Он ведь хорошо ее знал, в последнюю пору их совместной жизни он постоянно
замечал, что она упорствует во зле и тщится непременно доказать, что права. А теперь — странная вещь! — она вдруг ответила мягко и доверительно:— Ну как же ты не понимаешь? Ведь я была на целых восемь лет моложе. А в молодости все мы глупы!
Она была с ним очень мила, совсем как в первую пору их брака, когда она была так добра и так легко отзывалась на добрые чувства. Он спросил:
— А как ты жила все эти восемь лет?
— Милый, разве надо рассказывать тебе об этом? — ответила она. — Ты ведь и сам понимаешь, какую жизнь ведут разведенные женщины.
И тогда он пробормотал:
— Одно только меня утешает, Алиса: я вижу, ты ни в чем не нуждаешься.
Они сидели за столиком, друг против друга, как два добрых приятеля, которые вместе о чем-то грустят. Она извинилась перед ним:
— Не сердись, что я была так неприветлива, когда ты заговорил со мной. Это я из гордости. Право же, было бы гораздо лучше, если бы я тебе не ответила. Сам видишь, мы совершили ошибку. И теперь будем горевать, вспоминая о прошлом.
Впрочем, долго беседовать они не могли. Часы на стене уже показывали половину восьмого. Она не хотела, чтобы у него были из-за нее неприятности. И сказала:
— Я тебя дольше не удерживаю, Поль. Твоя жена станет беспокоиться.
Он ответил:
— О да! Бедняжка беспокоилась бы еще больше, если бы знала, о чем я думаю в этот вечер.
Они обменялись рукопожатием, как два товарища, которым в жизни не повезло.
МАКС ЖАКОБ
(1876–1944)
Родился в семье антиквара из города Кемпер. В Париже, в среде художников и поэтов, юный Жакоб прославился эксцентрической манерой поведения. Он блистал парадоксами, балагурил, любил всевозможные розыгрыши. Пересмешник и весельчак, Жакоб артистично отмахивался от назойливой буржуазной вульгарности и самодовольства. Глубинную суть его натуры ценили Аполлинер и Пикассо, верные друзья Жакоба. Личность поэта — создателя «Бурлескных и мистических сочинений брата Матореля» (1912) и каламбурного «Рожка с игральными костяшками» (1917), притягивала всех, кто сумел разглядеть за маской острослова и мистификатора грустное лицо подвижника, преданного искусству и всерьез озабоченного человеческими бедами. Волшебный дар Жакоба художественно преображать мир воплотился в его детских сказках. Его фантазия жизнерадостна, затейлива и прихотлива.
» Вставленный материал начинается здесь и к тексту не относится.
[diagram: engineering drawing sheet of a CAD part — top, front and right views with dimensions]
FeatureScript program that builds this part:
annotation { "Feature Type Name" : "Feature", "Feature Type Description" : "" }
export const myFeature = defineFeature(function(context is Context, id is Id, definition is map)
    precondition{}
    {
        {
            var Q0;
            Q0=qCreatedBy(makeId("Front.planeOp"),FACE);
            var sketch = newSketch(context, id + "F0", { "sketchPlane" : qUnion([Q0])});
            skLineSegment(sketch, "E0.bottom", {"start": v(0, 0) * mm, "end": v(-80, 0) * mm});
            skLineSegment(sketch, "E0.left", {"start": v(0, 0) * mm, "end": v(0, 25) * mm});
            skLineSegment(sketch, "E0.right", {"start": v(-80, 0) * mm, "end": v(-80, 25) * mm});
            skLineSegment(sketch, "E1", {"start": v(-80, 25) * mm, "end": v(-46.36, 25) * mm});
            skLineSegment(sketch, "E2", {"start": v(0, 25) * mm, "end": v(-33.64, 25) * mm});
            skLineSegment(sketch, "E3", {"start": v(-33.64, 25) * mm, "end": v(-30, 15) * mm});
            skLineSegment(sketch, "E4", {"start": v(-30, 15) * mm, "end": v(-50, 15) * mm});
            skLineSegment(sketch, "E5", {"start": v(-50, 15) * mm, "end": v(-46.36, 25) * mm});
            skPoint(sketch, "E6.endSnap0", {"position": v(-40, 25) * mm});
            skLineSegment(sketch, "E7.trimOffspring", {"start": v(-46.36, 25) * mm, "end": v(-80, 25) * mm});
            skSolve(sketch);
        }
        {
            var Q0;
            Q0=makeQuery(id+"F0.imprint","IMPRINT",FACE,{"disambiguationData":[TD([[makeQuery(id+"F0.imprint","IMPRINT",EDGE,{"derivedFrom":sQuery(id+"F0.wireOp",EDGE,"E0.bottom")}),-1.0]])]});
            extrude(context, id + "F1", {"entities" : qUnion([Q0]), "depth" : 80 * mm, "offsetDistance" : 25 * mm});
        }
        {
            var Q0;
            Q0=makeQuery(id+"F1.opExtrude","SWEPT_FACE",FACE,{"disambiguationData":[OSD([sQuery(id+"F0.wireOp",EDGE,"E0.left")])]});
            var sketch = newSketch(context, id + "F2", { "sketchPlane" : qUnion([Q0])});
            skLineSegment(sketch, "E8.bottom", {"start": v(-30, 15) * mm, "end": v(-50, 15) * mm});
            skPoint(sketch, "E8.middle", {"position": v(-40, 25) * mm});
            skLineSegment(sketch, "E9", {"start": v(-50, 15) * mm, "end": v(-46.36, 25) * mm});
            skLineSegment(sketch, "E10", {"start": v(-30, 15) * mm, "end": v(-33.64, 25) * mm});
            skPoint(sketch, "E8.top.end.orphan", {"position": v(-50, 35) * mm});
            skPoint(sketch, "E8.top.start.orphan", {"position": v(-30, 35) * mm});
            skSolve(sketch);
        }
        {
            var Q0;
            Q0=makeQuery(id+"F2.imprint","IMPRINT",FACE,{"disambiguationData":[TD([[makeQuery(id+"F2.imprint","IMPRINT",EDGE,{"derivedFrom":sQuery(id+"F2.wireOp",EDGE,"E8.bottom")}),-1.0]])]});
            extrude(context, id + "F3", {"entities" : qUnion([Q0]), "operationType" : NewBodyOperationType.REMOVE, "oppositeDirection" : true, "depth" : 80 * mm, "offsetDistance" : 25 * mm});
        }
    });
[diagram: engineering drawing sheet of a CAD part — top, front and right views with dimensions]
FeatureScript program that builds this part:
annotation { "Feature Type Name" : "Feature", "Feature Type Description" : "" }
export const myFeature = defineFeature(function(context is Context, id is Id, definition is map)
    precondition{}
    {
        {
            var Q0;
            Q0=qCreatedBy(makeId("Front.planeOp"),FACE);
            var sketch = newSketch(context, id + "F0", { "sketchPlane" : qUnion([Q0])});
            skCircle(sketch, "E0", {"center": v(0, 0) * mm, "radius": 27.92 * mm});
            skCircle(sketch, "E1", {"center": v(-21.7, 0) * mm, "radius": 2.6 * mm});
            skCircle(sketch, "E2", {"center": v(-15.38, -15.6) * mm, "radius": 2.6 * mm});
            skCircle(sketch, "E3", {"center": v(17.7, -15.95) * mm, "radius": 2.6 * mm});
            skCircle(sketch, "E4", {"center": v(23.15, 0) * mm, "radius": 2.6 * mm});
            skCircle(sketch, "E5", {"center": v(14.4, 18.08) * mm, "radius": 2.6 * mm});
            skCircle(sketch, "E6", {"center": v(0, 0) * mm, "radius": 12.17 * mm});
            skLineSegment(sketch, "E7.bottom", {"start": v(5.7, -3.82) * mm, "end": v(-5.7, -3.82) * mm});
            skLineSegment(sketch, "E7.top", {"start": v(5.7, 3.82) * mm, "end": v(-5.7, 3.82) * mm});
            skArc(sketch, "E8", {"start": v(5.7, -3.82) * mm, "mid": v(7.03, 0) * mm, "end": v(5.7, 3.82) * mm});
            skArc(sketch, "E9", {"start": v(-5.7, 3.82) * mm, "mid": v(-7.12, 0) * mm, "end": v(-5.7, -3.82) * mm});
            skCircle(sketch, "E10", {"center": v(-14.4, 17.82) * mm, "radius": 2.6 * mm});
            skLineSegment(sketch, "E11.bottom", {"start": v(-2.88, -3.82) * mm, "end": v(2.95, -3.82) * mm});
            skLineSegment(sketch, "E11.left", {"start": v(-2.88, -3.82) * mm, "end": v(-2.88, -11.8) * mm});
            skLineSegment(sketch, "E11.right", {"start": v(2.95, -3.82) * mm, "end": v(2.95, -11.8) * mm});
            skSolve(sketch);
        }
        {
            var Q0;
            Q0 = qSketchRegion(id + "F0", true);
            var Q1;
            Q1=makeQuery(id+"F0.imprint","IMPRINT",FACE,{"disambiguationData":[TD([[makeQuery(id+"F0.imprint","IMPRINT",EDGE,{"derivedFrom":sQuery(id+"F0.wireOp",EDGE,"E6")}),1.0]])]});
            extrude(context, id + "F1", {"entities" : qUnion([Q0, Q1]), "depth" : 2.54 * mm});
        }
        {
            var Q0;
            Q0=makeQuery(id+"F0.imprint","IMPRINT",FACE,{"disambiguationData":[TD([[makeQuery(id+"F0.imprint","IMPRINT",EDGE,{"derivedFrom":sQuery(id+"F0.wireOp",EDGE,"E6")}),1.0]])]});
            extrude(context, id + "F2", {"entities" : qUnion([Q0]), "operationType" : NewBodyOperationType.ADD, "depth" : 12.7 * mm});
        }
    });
В 1915 году безбожник Макс Жакоб принял католическую веру, в 1921-м — поселился близ монастыря в селении Сен-Бенуа-сюр-Луар. Он по-прежнему сочинял иронические романы. («Филибют, или Золотые часы», 1922; «Владения Бушабаль», 1923), стихи, в которых изощрялся в каламбурах, порой изъясняясь внятно и ясно, как на духу (сборник «Главная лаборатория», 1921; «Баллады», 1938), эстетические трактаты и мистические произведения.
Двадцать четвертого февраля 1944 года гестаповцы арестовали Жакоба: в «вину» ему вменялось его еврейское происхождение. В тюрьме он заболел и 5 марта скончался в концлагере Дранси.